I decided to not include the written descriptions, so that I could present the pictures by themselves for viewing. The photos are excellent in terms of the nice material that the dolls are on. However, it's the lighting that caught my eye. They are using at least 3 lights to photograph the dolls. There is a light from the back, and 2 lights from the front. Also the file sizes are very good enough to see plenty of detail, as well as fine detail. It's as if each doll is having her/his portrait taken!
Below is an exceptional "boutique" of miniature
19th Century decorative objects and silver
Width x Height x Depth
22" x 13" x 11''
558mm x 330 mm x 280 mm
The wooden-framed open shop with angled sides has built-in shelves back and sides with painted finish to simulate marble and accented with gilt beading and decoupage trim, wooden parquet flooring, hanging tri-arm chandelier, matching ormolu framed mirrors on alternate walls. The shelves are laden with more than 60 miniature treasures including silver tea service, bird cage, tiny dolls in miniature silver chairs, Berlin porcelain statuary, collection of clocks, rare book press, and much more. Excellent condition. An outstanding original presentation of rare antique miniatures in early shop.
Height: 17" (430 mm.)
Bisque swivel head on kid-edged bisque shoulderplate with modeled bosom and shoulderblades, blue glass paperweight inset eyes with spiral threading, dark eyeliner, painted lashes, mauve-blushed eyeshadow, brushstroked brows, accented eye corners, shaded nostrils, closed mouth with outlined lips, dimpled chin and philtrum, pierced ears, blonde mohair wig over cork pate, slender kid bebe body with scalloped upper edge, kid-over-hinged hips, wooden lower legs, kid-over-wooden arms, bisque forearms. Condition: generally excellent, restoration to one finger on left hand. Marks: Bru Jne 5 (head and shoulderplate). Comments: Leon Casimir Bru, circa 1884. Value Points: splendid eyes are featured in this beautiful bebe from golden age of Bru, original body, lovely antique costume, leather shoes signed "Bru Jne Paris 5".
13" (33 cm.) Bisque swivel head on kid-edged bisque shoulderplate with modeled bosom and shoulderblades, blue glass paperweight inset eyes, dark eyeliner, painted lashes, brushstroked brows, accented eye corners and nostrils, closed mouth with outlined lips, brunette mohair wig over cork pate, slender kid body with scalloped-edge kid collarette, kid-over-wooden upper arms, bisque forearms, wooden lower legs. Condition: generally excellent. Marks: Bru Jne 4 (head and shoulders), Bebe Bru...(partial original paper label on body). Comments: Leon Casimir Bru, circa 1886, Value Points: charming fellow has original body, great expression and painting of features, antique costume, cap, and shoes, and carrying faux-tortoise mandolin and leather case.

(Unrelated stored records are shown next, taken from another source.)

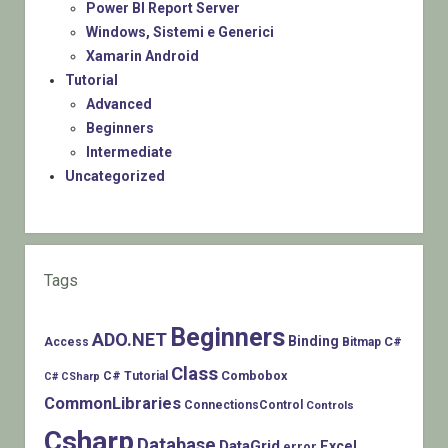
Power BI Report Server
Windows, Sistemi e Generici
Xamarin Android
Tutorial
Advanced
Beginners
Intermediate
Uncategorized
Tags
Beginners
ADO.NET
Binding
C#
Access
Bitmap
Class
Combobox
C# Tutorial
C# CSharp
CommonLibraries
ConnectionsControl
Controls
Csharp
Database
DataGrid
Excel
error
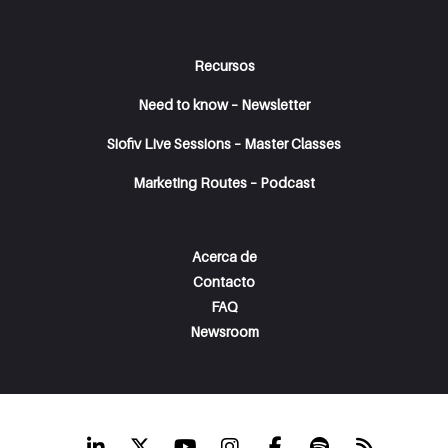
Recursos
Need to know – Newsletter
Siofiv Live Sessions – Master Classes
Marketing Routes – Podcast
Acerca de
Contacto
FAQ
Newsroom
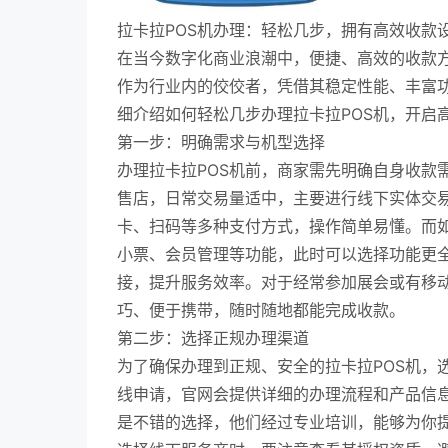
拉卡拉POS机办理：轻松几步，拥有高效收款
在当今数字化商业浪潮中，便捷、高效的收款方
作为行业内的佼佼者，凭借其稳定性能、丰富
细介绍如何轻松几步办理拉卡拉POS机，开启
第一步：明确需求与机型选择
办理拉卡拉POS机前，商家需先明确自身收款
售店，日常交易量适中，主要进行线下实体交易
卡、扫码等多种支付方式，操作简单易懂。而
小票、会员管理等功能，此时可以选择功能更全
接，提升服务效率。对于经常参加展会或有移动
巧、便于携带，随时随地都能完成收款。
第二步：选择正规办理渠道
为了确保办理到正规、安全的拉卡拉POS机，
线申请，官网会提供详细的办理流程和产品信
是不错的选择，他们经过专业培训，能够为你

I certainly do not know much of the lexicon of the world of dolls.However, you can see just how much research goes into describing these true antiques! I still cannot believe just how great these toys have lasted for a hundred years, and through the 1800's, 1900's, and 2000's.
I'm sure these exceptional genre of "toys" will survive much much longer.

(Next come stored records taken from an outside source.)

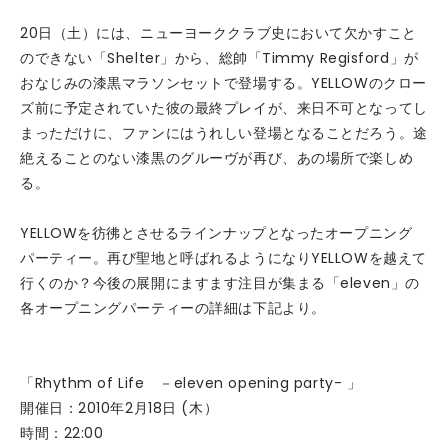
20日（土）には、ニューヨーククラブ史において欠かすこと
のできない「Shelter」から、総帥「Timmy Regisford」が
おなじみの漆黒マラソンセットで登場する。YELLOWのクロー
ズ前に予定されていた彼の最終プレイが、来日不可となってし
まっただけに、ファンにはうれしい登場となることだろう。途
絶えることのない漆黒のグルーヴが再び、あの場所で楽しめ
る。
YELLOWを彷彿とさせるラインナップとなったオープニング
パーティー。再び聖地と呼ばれるようになりYELLOWを越えて
行くのか？今後の展開にますます注目が集まる「eleven」の
各オープニングパーティーの詳細は下記より。
「Rhythm of Life －eleven opening party- 」
開催日：2010年2月18日 (木）
時間：22:00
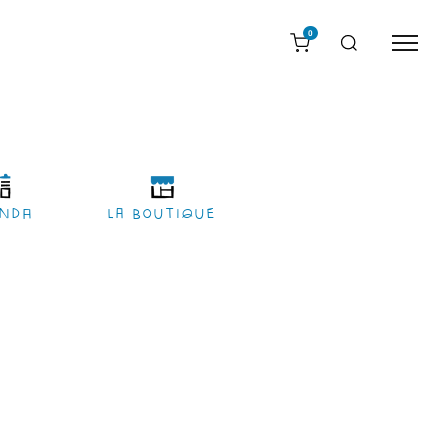
0
nda
LA BOUTIQUE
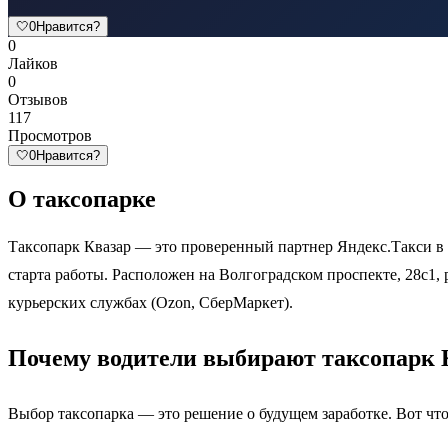
🤍
0
Нравится?
0
Лайков
0
Отзывов
117
Просмотров
🤍
0
Нравится?
О таксопарке
Таксопарк Квазар — это проверенный партнер Яндекс.Такси в
старта работы. Расположен на Волгоградском проспекте, 28с1, 
курьерских службах (Ozon, СберМаркет).
Почему водители выбирают таксопарк 
Выбор таксопарка — это решение о будущем заработке. Вот что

Their legacy is truly a marvel over the ages!
I certainly was elated to find such a fantastic company, and I would especially
like to thank Mr. Stuart Holbrook, the President and chief auctioneer of the firm. When I wrote to him, he was more that happy to help me out with this post, but all the thanks is from myself to him.
His experience and knowledge is most exceptional, ah truly is an expert extraordinaire in his genre of the doll world!
I hope that everyone enjoyed this post, and will now have a great resource for researching any dolls that they have or will have seen at auctions, marketplaces, and in special antique stores.